▶ _Exercise description_
Turn the items below into a numbered list, from the first line through the line containing "picture [0, 1, 1654, 1165]", with both ends included and blank lines left out.

▶ _Supplied records_

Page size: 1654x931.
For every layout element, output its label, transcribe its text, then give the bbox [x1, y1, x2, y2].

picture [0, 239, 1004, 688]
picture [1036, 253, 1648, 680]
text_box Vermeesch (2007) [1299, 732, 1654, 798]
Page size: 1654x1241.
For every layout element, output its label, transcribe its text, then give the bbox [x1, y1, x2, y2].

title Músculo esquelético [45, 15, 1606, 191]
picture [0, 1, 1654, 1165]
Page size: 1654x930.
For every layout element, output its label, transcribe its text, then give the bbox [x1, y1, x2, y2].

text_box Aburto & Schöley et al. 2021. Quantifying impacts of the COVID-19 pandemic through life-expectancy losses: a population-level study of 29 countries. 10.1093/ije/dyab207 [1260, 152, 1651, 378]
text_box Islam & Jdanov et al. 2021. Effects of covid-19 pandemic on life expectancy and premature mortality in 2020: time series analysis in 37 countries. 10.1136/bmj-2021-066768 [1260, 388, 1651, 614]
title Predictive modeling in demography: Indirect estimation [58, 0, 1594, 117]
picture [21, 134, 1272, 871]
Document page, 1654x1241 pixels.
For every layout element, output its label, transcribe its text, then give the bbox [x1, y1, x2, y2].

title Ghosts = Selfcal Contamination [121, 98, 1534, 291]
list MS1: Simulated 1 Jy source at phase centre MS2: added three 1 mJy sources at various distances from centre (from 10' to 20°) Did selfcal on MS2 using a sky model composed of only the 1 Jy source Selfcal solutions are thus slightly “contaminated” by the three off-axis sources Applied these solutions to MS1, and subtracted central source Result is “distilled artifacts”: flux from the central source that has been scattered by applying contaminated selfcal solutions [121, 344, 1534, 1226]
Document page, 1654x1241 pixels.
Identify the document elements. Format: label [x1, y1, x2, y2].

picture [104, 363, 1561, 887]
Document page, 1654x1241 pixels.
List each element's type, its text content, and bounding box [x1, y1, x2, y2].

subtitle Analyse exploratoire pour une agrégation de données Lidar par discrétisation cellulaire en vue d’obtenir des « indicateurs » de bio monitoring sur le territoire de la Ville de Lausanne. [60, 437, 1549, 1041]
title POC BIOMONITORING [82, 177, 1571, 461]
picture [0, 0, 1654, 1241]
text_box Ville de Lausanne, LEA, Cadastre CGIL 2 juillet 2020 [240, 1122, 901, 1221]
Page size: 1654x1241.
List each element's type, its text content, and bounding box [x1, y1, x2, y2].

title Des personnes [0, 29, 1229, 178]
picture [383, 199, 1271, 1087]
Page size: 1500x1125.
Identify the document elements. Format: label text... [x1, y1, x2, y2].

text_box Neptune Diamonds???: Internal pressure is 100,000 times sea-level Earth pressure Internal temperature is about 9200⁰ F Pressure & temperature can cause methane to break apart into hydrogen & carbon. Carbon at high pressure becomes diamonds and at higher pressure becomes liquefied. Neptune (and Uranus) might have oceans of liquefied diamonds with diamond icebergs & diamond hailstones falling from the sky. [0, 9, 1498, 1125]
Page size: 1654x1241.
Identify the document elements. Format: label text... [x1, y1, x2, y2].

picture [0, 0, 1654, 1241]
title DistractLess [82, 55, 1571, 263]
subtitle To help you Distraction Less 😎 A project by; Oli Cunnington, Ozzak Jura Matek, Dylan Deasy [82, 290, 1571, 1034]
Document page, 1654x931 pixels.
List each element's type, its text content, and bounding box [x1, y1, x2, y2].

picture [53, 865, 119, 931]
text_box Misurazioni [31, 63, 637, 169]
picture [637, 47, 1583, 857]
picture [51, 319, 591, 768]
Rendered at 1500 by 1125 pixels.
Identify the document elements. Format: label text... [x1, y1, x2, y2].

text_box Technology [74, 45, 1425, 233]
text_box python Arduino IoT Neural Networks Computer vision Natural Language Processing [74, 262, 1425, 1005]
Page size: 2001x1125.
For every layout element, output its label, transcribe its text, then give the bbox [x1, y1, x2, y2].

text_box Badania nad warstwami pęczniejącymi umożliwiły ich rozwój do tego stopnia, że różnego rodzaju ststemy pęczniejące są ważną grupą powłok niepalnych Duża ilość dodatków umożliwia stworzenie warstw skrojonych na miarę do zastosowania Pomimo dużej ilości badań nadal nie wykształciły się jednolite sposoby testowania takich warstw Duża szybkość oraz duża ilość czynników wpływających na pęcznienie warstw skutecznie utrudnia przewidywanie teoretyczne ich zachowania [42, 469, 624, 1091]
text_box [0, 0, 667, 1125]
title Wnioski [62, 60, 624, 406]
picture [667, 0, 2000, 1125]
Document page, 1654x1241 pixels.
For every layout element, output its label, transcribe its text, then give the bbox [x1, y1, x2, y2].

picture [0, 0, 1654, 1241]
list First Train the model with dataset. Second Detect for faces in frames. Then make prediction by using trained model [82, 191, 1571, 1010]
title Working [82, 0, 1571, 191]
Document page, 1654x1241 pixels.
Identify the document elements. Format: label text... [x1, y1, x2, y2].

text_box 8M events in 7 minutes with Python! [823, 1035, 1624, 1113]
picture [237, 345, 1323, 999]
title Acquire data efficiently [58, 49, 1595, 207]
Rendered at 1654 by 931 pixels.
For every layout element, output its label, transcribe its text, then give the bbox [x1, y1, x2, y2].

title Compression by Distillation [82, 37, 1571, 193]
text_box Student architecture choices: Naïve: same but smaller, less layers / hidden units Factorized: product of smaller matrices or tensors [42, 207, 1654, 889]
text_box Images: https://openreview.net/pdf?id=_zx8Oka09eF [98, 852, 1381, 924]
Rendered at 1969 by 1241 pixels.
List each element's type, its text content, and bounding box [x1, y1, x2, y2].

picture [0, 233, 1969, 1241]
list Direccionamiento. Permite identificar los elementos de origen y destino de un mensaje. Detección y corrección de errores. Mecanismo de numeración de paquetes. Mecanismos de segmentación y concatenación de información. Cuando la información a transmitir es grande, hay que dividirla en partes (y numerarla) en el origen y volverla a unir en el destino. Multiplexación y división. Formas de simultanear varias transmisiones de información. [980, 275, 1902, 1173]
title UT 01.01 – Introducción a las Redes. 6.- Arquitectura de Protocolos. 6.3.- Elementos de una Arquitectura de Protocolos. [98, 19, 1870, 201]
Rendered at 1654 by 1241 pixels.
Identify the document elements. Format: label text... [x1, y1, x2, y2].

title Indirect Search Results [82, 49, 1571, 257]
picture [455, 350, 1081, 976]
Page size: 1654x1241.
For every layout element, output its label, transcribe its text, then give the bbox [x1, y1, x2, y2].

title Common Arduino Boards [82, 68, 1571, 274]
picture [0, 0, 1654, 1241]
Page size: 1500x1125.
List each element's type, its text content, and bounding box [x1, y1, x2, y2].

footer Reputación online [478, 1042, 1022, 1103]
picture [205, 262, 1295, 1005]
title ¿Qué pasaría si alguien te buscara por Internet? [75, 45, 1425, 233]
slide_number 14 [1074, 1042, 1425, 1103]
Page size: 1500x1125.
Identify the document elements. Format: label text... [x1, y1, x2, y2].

▶ _Answer to this task_
1. Page size: 1654x931.
2. For every layout element, output its label, transcribe its text, then give the bbox [x1, y1, x2, y2].
3. picture [0, 239, 1004, 688]
4. picture [1036, 253, 1648, 680]
5. text_box Vermeesch (2007) [1299, 732, 1654, 798]
6. Page size: 1654x1241.
7. For every layout element, output its label, transcribe its text, then give the bbox [x1, y1, x2, y2].
8. title Músculo esquelético [45, 15, 1606, 191]
9. picture [0, 1, 1654, 1165]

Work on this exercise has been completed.